When using the CockCroft-Gault equation to estimate creatinine clearance, the first statement A is true. Some creatinine will be falsely low if the patient has low muscle mass. We indicated creatinine is produced by metabolizing muscle tissue. So if a patient doesn’t have much muscle tissue, they won’t be producing very much won’t be producing much creatinine and therefore their serum creatinine will be low. Statement B is false. Creatinine clearance will be falsely low if the patient has low muscle mass. Their serum creatinine is what will be falsely low, if the patient has low muscle mass. The creatinine clearance which is inversely related to serum creatinine will be falsely elevated or overestimated if the patient has low muscle mass.

And statement C is also false. Serum creatinine will be falsely low if the patient is obese. If the patient is obese, serum creatinine is not significantly impacted. It’s a function of whether or not the patient has a normal muscle mass, if the patient has excess adipose tissue that doesn’t change the fact that they have a normal muscle mass, and would be producing a normal quantity of creatinine. So the answer to this question is A. Let’s consider the process of adjusting a patient’s creatinine clearance or GFR to body size. This would be to a body size of 1.73 meters squared, or to 70 kilograms. The CockCroft-Gault equation produces a result that is not correct.

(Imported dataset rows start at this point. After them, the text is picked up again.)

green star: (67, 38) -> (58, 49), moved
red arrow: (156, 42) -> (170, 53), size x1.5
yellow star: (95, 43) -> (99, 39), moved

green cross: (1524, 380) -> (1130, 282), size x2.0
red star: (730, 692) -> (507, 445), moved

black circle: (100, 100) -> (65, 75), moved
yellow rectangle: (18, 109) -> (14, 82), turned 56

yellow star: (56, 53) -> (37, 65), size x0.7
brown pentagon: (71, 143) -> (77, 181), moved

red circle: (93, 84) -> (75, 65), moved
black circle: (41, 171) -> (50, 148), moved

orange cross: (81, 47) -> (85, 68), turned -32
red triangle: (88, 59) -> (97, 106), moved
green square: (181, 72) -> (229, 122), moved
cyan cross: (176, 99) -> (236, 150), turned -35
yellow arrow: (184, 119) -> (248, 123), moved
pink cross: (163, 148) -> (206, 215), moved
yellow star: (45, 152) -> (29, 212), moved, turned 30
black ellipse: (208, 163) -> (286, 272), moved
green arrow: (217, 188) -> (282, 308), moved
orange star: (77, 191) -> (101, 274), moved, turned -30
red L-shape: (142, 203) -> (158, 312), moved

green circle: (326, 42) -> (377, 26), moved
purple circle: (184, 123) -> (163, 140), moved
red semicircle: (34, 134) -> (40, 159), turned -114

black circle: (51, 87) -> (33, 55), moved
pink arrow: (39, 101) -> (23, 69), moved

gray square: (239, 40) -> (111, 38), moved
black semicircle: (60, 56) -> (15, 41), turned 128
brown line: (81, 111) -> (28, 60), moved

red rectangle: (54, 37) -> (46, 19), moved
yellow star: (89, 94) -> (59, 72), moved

It’s simply in milliliters per minute whereas the MDRD and the CKD-EPI equations produce a value of GFR that is already adjusted to 1.73 meters squared. Now, the point here is that if a patient is much larger than 1.7 3 meters squared, a creatinine clearance of 100 milliliters per minute which for a patient with normal body size would be a normal value might be insufficient if they’re significantly larger than 1.7 3 meters squared. And likewise, if a patient is very small, much smaller than 1.73 meters squared, a creatinine clearance of 50 milliliters might be normal for that body size.

By equating the patient’s creatinine clearance to a standard body size such as 1.7 3 meters squared, it facilitates comparing the patient’s creatinine clearance to a standard range. Typically a range of about a hundred to 140 milliliters per minute for creatinine clearance is considered normal, but it’s a better representation of comparison to a normal range if the patient’s value is corrected to 1.73 meters squared. It’s comparing apples to apples rather than apples to oranges if a patient has a different body size. What’s normally done is simply to take the patient’s creatinine clearance in milliliters per minute, and multiply if we’re going to equate it to 1.73 meters squared. Multiply it by 1.73 meters squared over the patient’s body surface area.

And that yields a value with the unit’s milliliters per minute per 1.73 meters squared. As an alternative, the patient’s creatinine clearance can be equated to a body size of 70 kilograms, in which case the value for creatinine clearance will be multiplied by 70 divided by their actual body weight. And that would produce creatinine clearance value with the units milliliters per minute per 70 kilograms.

What’s critical in terms of using adjusted or sometimes corrected or normalized creatinine clearance value to 1.73 meters squared or for 70 kilograms. What’s really critical here is to make sure that the units that are being compared are the same. Now, it may be that a particular drug and renal studies done with the Cockcroft-Gault equation, and so the dosing recommendations for patients with renal impairment are based on an uncorrected creatinine clearance that’s not adjusted to a normal body size.

Now, if the patient has an MDRD estimation of their GFR which is corrected to 1.73 meters squared, it would not be appropriate to compare that value to a set of dosing guidelines using the Cockcroft-Gault equation in which the creatinine clearance values were not corrected to body size. So, it’s important to make sure that the units match, whatever value the patient’s creatinine clearance or GFR is estimated in those same units should be related to the dosing guideline, that were produced using either milliliters per minute or milliliters per 1.37 meters squared. It’s important simply to make sure you’re consistent.